Send back every line of the data exactly.
---------- DATA UNDER STUDY ----------
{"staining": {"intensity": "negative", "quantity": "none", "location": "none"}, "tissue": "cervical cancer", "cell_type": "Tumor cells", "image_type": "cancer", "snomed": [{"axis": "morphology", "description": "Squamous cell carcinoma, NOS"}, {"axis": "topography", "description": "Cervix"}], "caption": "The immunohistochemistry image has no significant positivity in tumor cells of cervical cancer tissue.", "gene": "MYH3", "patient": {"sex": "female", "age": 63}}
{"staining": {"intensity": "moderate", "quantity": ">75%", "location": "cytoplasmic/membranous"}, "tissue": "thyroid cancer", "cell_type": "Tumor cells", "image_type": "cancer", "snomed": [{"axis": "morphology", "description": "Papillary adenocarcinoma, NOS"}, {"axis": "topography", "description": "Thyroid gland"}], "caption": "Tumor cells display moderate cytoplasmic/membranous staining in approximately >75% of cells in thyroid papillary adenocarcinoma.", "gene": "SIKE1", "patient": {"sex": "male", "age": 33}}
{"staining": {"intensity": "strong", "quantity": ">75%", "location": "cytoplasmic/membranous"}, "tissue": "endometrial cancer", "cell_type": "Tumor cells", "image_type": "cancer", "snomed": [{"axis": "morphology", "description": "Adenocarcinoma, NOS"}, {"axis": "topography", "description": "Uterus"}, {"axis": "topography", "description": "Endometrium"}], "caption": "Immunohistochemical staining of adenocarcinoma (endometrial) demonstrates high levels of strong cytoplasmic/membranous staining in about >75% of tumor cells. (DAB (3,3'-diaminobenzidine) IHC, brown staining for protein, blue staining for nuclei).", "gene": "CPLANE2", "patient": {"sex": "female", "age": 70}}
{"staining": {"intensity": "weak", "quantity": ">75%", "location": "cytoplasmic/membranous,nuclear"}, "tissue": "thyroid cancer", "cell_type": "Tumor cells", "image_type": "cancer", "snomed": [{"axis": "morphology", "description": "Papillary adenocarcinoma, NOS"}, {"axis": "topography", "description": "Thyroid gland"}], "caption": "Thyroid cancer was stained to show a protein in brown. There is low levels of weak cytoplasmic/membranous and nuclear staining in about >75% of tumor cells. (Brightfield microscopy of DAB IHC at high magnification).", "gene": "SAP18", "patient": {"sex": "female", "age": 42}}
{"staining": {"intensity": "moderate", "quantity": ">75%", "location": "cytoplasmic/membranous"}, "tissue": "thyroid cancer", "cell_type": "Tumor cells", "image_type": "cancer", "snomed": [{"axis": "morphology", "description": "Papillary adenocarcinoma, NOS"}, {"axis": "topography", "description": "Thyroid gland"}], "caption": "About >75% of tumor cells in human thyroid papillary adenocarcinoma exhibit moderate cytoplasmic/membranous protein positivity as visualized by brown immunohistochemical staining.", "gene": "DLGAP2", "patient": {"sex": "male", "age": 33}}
----------
> **SOLUTION**
{"staining": {"intensity": "negative", "quantity": "none", "location": "none"}, "tissue": "cervical cancer", "cell_type": "Tumor cells", "image_type": "cancer", "snomed": [{"axis": "morphology", "description": "Squamous cell carcinoma, NOS"}, {"axis": "topography", "description": "Cervix"}], "caption": "The immunohistochemistry image has no significant positivity in tumor cells of cervical cancer tissue.", "gene": "MYH3", "patient": {"sex": "female", "age": 63}}
{"staining": {"intensity": "moderate", "quantity": ">75%", "location": "cytoplasmic/membranous"}, "tissue": "thyroid cancer", "cell_type": "Tumor cells", "image_type": "cancer", "snomed": [{"axis": "morphology", "description": "Papillary adenocarcinoma, NOS"}, {"axis": "topography", "description": "Thyroid gland"}], "caption": "Tumor cells display moderate cytoplasmic/membranous staining in approximately >75% of cells in thyroid papillary adenocarcinoma.", "gene": "SIKE1", "patient": {"sex": "male", "age": 33}}
{"staining": {"intensity": "strong", "quantity": ">75%", "location": "cytoplasmic/membranous"}, "tissue": "endometrial cancer", "cell_type": "Tumor cells", "image_type": "cancer", "snomed": [{"axis": "morphology", "description": "Adenocarcinoma, NOS"}, {"axis": "topography", "description": "Uterus"}, {"axis": "topography", "description": "Endometrium"}], "caption": "Immunohistochemical staining of adenocarcinoma (endometrial) demonstrates high levels of strong cytoplasmic/membranous staining in about >75% of tumor cells. (DAB (3,3'-diaminobenzidine) IHC, brown staining for protein, blue staining for nuclei).", "gene": "CPLANE2", "patient": {"sex": "female", "age": 70}}
{"staining": {"intensity": "weak", "quantity": ">75%", "location": "cytoplasmic/membranous,nuclear"}, "tissue": "thyroid cancer", "cell_type": "Tumor cells", "image_type": "cancer", "snomed": [{"axis": "morphology", "description": "Papillary adenocarcinoma, NOS"}, {"axis": "topography", "description": "Thyroid gland"}], "caption": "Thyroid cancer was stained to show a protein in brown. There is low levels of weak cytoplasmic/membranous and nuclear staining in about >75% of tumor cells. (Brightfield microscopy of DAB IHC at high magnification).", "gene": "SAP18", "patient": {"sex": "female", "age": 42}}
{"staining": {"intensity": "moderate", "quantity": ">75%", "location": "cytoplasmic/membranous"}, "tissue": "thyroid cancer", "cell_type": "Tumor cells", "image_type": "cancer", "snomed": [{"axis": "morphology", "description": "Papillary adenocarcinoma, NOS"}, {"axis": "topography", "description": "Thyroid gland"}], "caption": "About >75% of tumor cells in human thyroid papillary adenocarcinoma exhibit moderate cytoplasmic/membranous protein positivity as visualized by brown immunohistochemical staining.", "gene": "DLGAP2", "patient": {"sex": "male", "age": 33}}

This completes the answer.